Before 9/11, the general knowledge of the Muslim communities among wider society was certainly limited. In those, now good old days, the Muslim communities were seen as law-abiding, peaceful and hard-working, they kept themselves to themselves. There were movies, the Arabian Nights, Aladdin and Sinbad. I cheered Sylvester Stallone in Rambo 3, fighting alongside the Afghan "Mujahedeen" as they sought to rid their country of those pesky Russians! I even remember when former US President Ronald Reagan dedicated the launch of the Space Shuttle to the "freedom struggle of the Mujahedeen of Afghanistan". How times change!

After 9/11, virtually overnight, the Muslim communities became viewed as a threat, the state within, the fifth column, terrorist sympathisers and conspiring to take over the world.

In the absence of any knowledge, ignorance prevailed.

Today, many within the Muslim communities are still getting used to the new ground reality. The fall from grace has not been easy. That a mere 19 deluded hijackers could have such a catastrophic impact on world events and on the perception of Muslims all over the world is difficult to fathom. Subsequent actions and counter actions around the world have served to only further add to that sense of misunderstanding, that sense of fear.

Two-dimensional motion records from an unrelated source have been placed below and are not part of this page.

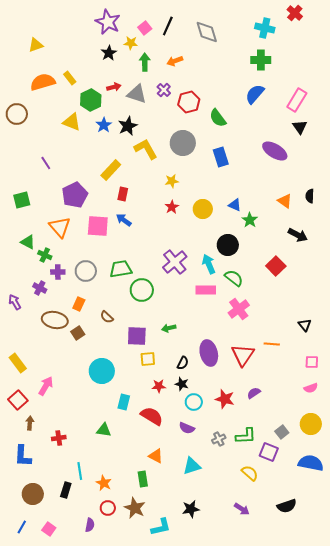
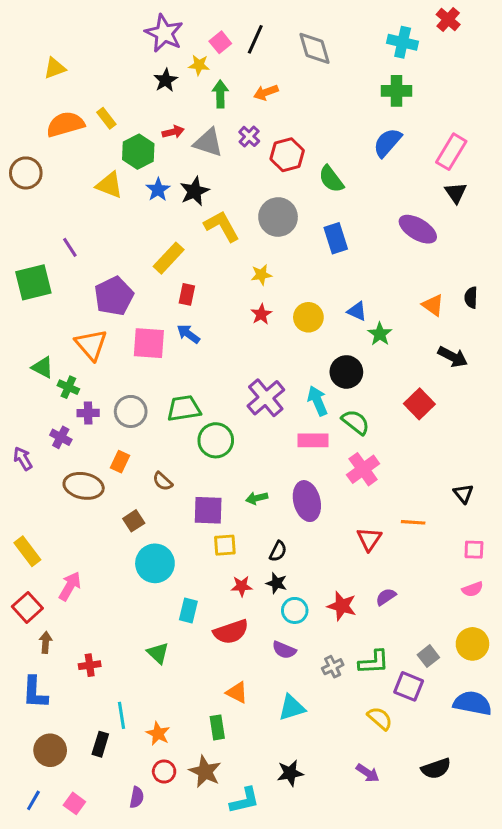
green square: (22, 200) -> (33, 282), moved, size x1.4
brown square: (78, 333) -> (134, 521), moved
purple ellipse: (209, 353) -> (307, 501), moved
red triangle: (243, 355) -> (369, 539), size x0.7
red semicircle: (152, 416) -> (231, 632), turned 130
green triangle: (104, 430) -> (158, 653), turned 35

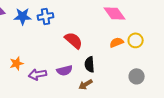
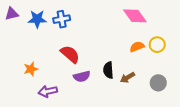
red semicircle: (74, 40) -> (70, 54), moved
purple arrow: (38, 74) -> (48, 91), moved
brown arrow: (86, 84) -> (127, 78), moved

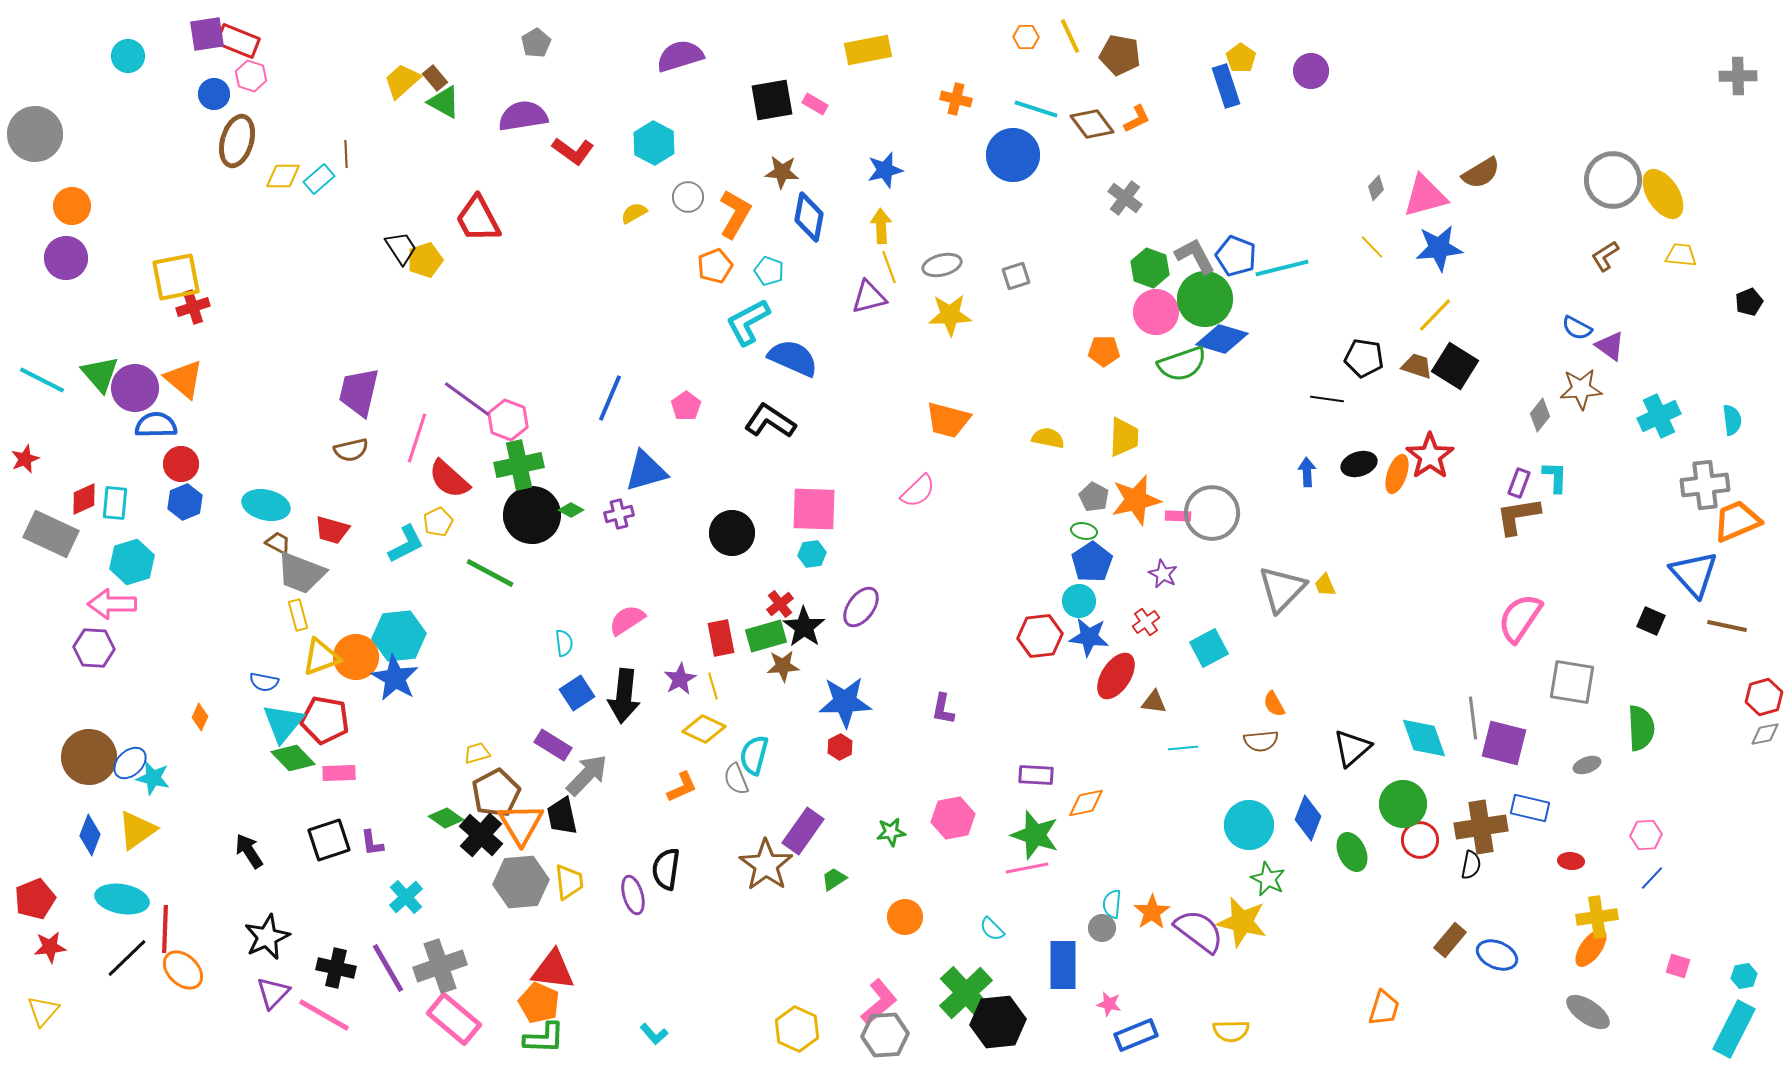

If you read some of the feedback I get to my column on this website every week, the scale of misunderstanding becomes clear.

In reply to one of the questions I get almost every week, I say loudly, clearly and honestly: "No! Muslims do not want to take over the country!"

I, like most people in this country, want to live in peace. As a Muslim, I am free to practise my religion in this country without risk of persecution or oppression. It is a freedom that everyone else enjoys in this country, too. It's a part of what makes Britain so great.

I have no doubt that a tiny minority of Muslims around the UK (and the world) are doing and saying terrible things, often against other Muslims. But they do so despite being Muslim, not because they are Muslim.

"Islamophobia" can only be overcome by joint knowledge. In that, every Muslim must now try and play a part. It's time to step forward and be an ambassador for your community.